NeuralNotW0rk / LoRAW

Flexible LoRA Implementation to use with stable-audio-tools
MIT License
39 stars 3 forks source link

EXAMPLE Lora training and EXAMPLE lora #7

Open Maelstrom2014 opened 3 months ago

Maelstrom2014 commented 3 months ago

HI! 1) Please put EXAMPLE Lora training with dataset and EXAMPLE lora using it. Thanx a lot. 2) Will it train only lora with train.py? 3) Whats the size of lora and how much epochs to train? 4) How much GPU VRAM it needs?

NeuralNotW0rk commented 3 months ago

Hi there,

Please put EXAMPLE Lora training with dataset and EXAMPLE lora using it. Thanx a lot.

I'm still experimenting a bunch with this myself, but I'll prioritize adding some examples. As for the dataset preparation, I would defer to the examples in stable-audio-tools for the time being. I'll add some links to those.

Will it train only lora with train.py?

train.py has all the same functionality as train.py in stable-audio-tools. Adding the --use-lora argument will instruct it to freeze the base model and train lora weights only.

What's the size of lora and how much epochs to train?

I'm still figuring out the best hyperparameters to use. With Stable Audio Open, a rank 16 lora is ~59 MB and a rank 128 lora is ~472 MB. With a batch size of 32 and sample length of 10s, I am getting good results in several-thousand steps range (a few hours on my setup)

How much GPU VRAM it needs?

I am fine-tuning Stable Audio Open with a batch size of 32 and a sample length of 10 seconds. On a 4070 ti super in Windows 11, it is taking a bit less that 10GB for rank 16 and 13GB for rank 128. It may be more efficient on linux -- I was getting less than 8GB while experimenting with rank 16 on Colab.

Maelstrom2014 commented 2 months ago

Any new about examples?

benbowler commented 2 months ago

The sticking point in the README is this line:

https://github.com/NeuralNotW0rk/LoRAW/blob/main/README.md?plain=1#L21

I have tried the configs here with the Stable Audio Open 1.0 checkpoint as the starting point with the command:

python ./train.py  --dataset-config ./datasets.json --model-config ./lorawfinetune-config.json --pretrained-ckpt-path ./stable-audio-open-1.0/model.ckpt --use-lora true

But it fails to run entirely in this repo.
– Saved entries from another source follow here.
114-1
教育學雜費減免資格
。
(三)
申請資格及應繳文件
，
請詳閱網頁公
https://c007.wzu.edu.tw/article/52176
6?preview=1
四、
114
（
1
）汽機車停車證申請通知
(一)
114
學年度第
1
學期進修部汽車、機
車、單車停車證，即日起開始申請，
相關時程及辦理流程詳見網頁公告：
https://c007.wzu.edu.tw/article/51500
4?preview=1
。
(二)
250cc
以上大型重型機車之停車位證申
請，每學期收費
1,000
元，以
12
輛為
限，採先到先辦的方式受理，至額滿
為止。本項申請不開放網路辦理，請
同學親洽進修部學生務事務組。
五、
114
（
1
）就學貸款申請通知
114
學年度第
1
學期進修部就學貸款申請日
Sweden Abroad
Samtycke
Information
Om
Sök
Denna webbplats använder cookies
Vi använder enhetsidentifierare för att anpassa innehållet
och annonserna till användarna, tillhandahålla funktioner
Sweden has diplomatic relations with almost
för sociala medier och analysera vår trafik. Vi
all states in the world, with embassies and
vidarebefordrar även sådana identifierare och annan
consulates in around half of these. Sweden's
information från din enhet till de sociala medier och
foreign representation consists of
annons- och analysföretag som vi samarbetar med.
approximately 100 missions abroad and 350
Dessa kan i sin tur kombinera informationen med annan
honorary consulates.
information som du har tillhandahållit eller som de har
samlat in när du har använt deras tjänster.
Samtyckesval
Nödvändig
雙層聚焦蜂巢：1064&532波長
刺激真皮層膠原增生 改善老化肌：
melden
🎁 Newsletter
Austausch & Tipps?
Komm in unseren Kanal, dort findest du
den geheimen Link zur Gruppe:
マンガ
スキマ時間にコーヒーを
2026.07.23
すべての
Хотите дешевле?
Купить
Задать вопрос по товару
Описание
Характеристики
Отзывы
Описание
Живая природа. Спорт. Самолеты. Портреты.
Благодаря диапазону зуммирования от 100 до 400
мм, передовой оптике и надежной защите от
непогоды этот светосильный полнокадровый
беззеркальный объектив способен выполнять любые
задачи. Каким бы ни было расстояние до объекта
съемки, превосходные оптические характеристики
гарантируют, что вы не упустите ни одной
In the main repo the finetuned model returns noise when using laion_clap checkpoint.

NeuralNotW0rk commented 2 months ago

Any new about examples?

I think I can share some audio examples in my next commit. In your original question are you asking for an actual dataset and a lora checkpoint?

NeuralNotW0rk commented 2 months ago

The sticking point in the README is this line:

https://github.com/NeuralNotW0rk/LoRAW/blob/main/README.md?plain=1#L21

I have tried the configs here with the Stable Audio Open 1.0 checkpoint as the starting point with the command:

python ./train.py  --dataset-config ./datasets.json --model-config ./lorawfinetune-config.json --pretrained-ckpt-path ./stable-audio-open-1.0/model.ckpt --use-lora true

But it fails to run entirely in this repo. In the main repo the finetuned model returns noise when using laion_clap checkpoint.
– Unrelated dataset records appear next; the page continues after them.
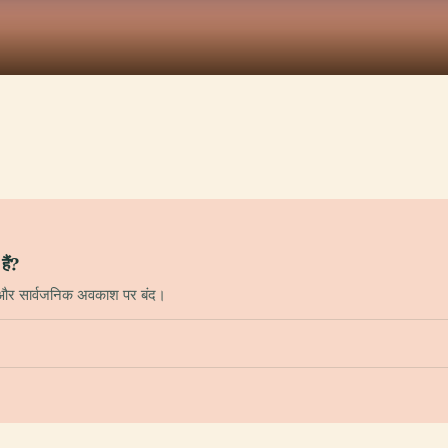
हैं?
ंत और सार्वजनिक अवकाश पर बंद।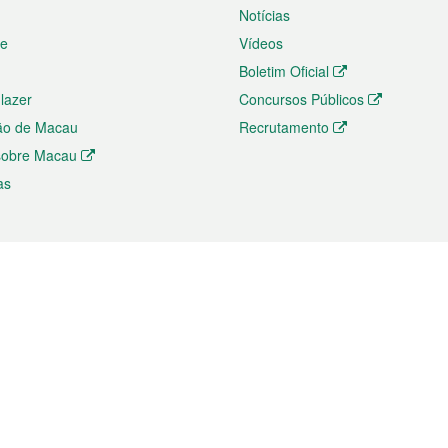
Notícias
te
Vídeos
Boletim Oficial
 lazer
Concursos Públicos
ão de Macau
Recrutamento
 sobre Macau
as
ios e comércio
Directório
 e Investimento
Directório de Aplicações para T
o Comércio e Convenções em
Directório de Redes Sociais
Directório de Websites Temático
dades de Negócios e Serviços
Directório RSS
s
Descarregamento de impressos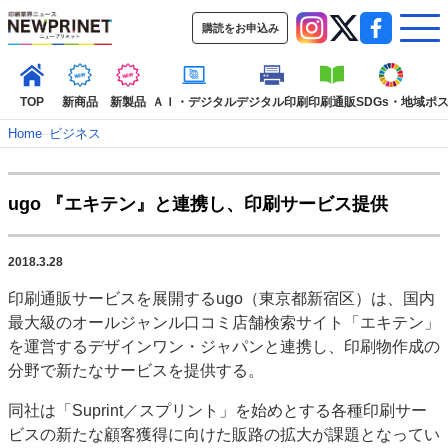
購読をお申込み
TOP
新商品
新製品
ＡＩ・デジタル
デジタル印刷
印刷通販
SDGs・地域
ポ
Home
–
ビジネス
インデックス
ugo 『エキテン』と連携し、印刷サービス提供
TOP
新着記事
特集記事
動画コンテンツ
インタビュー
コレクション
2018.3.28
カテゴリー一覧
印刷通販サービスを展開するugo（東京都新宿区）は、国内
新商品
新製品
ＡＩ・デジタル
デジタル印刷
印刷通販
最大級のオールジャンル口コミ店舗検索サイト「エキテン」
SDGs・地域
ポストプレス
ビジネス
イベント
信用情報
業界
を運営するデザインワン・ジャパンと連携し、印刷物作成の
分野で新たなサービスを提供する。
市場・統計
人事・移転・異動・訃報
特集記事カテゴリー一覧
同社は「Suprint／スプリント」を始めとする各種印刷サー
ビスの新たな顧客獲得に向けた販路の拡大が課題となってい
特集・デジタル印刷 アイデアで勝負！ ～多様なビジネス・多彩な商材～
The config in https://github.com/NeuralNotW0rk/LoRAW/blob/main/examples/model_config.json is what I use with Stable Audio Open. You should be able to add a "lora" section to the end of any model config. // ... args, model, training, etc. ... was meant as a placeholder to represent the rest of the model_config, but if it is confusing, I could just point the reader to the full example config instead.
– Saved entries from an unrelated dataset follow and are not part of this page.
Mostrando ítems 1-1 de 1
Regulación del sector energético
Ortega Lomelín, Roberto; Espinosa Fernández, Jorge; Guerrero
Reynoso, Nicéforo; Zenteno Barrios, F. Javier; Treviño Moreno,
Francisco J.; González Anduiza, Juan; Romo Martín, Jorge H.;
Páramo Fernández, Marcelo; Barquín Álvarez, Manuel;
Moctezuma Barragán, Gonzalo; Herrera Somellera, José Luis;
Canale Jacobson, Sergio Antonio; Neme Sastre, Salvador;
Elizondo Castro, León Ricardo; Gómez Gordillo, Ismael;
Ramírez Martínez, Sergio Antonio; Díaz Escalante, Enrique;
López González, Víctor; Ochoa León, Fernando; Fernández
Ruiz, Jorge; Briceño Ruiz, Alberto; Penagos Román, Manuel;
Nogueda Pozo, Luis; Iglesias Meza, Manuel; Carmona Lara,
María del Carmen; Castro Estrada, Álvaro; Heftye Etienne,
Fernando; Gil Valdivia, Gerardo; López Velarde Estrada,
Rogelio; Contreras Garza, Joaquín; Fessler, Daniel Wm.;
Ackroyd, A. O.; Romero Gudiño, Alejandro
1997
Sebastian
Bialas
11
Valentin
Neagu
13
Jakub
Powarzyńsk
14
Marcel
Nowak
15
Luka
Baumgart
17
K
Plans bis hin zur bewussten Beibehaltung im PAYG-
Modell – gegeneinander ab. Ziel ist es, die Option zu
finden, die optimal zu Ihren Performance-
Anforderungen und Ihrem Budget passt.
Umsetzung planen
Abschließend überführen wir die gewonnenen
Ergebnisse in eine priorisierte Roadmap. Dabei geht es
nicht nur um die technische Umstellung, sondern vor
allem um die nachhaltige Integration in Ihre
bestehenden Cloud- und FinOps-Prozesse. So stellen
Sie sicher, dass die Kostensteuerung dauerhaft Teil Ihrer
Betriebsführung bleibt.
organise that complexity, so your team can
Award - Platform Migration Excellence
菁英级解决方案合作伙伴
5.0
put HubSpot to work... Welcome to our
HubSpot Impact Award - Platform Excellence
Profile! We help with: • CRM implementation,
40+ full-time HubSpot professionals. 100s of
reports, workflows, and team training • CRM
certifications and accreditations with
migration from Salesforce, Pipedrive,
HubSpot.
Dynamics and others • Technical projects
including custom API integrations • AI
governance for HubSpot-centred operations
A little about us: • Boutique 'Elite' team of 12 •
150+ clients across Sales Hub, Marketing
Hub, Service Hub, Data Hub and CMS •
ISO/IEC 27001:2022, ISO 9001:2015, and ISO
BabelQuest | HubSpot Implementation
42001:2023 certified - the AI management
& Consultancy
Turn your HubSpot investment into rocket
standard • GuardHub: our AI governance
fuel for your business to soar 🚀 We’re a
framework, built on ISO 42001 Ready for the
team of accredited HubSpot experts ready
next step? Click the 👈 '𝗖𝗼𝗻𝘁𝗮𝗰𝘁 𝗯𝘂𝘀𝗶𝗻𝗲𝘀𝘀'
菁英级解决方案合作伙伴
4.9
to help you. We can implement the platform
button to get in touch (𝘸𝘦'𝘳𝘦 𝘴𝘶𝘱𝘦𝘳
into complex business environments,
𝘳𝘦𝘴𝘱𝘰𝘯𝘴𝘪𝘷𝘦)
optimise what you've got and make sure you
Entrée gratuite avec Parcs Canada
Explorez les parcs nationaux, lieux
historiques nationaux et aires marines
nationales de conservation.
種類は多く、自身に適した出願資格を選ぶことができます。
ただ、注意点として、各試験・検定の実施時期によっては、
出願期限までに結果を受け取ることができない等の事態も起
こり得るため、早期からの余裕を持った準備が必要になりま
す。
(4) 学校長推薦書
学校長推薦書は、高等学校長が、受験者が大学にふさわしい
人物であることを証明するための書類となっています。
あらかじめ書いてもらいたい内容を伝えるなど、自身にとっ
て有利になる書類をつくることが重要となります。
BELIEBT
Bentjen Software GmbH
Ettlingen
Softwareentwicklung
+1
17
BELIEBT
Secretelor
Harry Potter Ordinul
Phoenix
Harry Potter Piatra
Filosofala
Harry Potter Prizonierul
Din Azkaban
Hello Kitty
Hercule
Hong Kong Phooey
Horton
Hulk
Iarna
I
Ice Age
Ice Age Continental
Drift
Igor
benbowler commented 2 months ago

Ah yes, it wasn't originally clear which config was used to me to train stable audio open but I actually found the model_config.json file on hugging face independently just now!

GoombaProgrammer commented 1 month ago

What is the maximum length recommended for each wav in the data?

Maelstrom2014 commented 3 weeks ago

Where I can find trained loras for testing? thax all!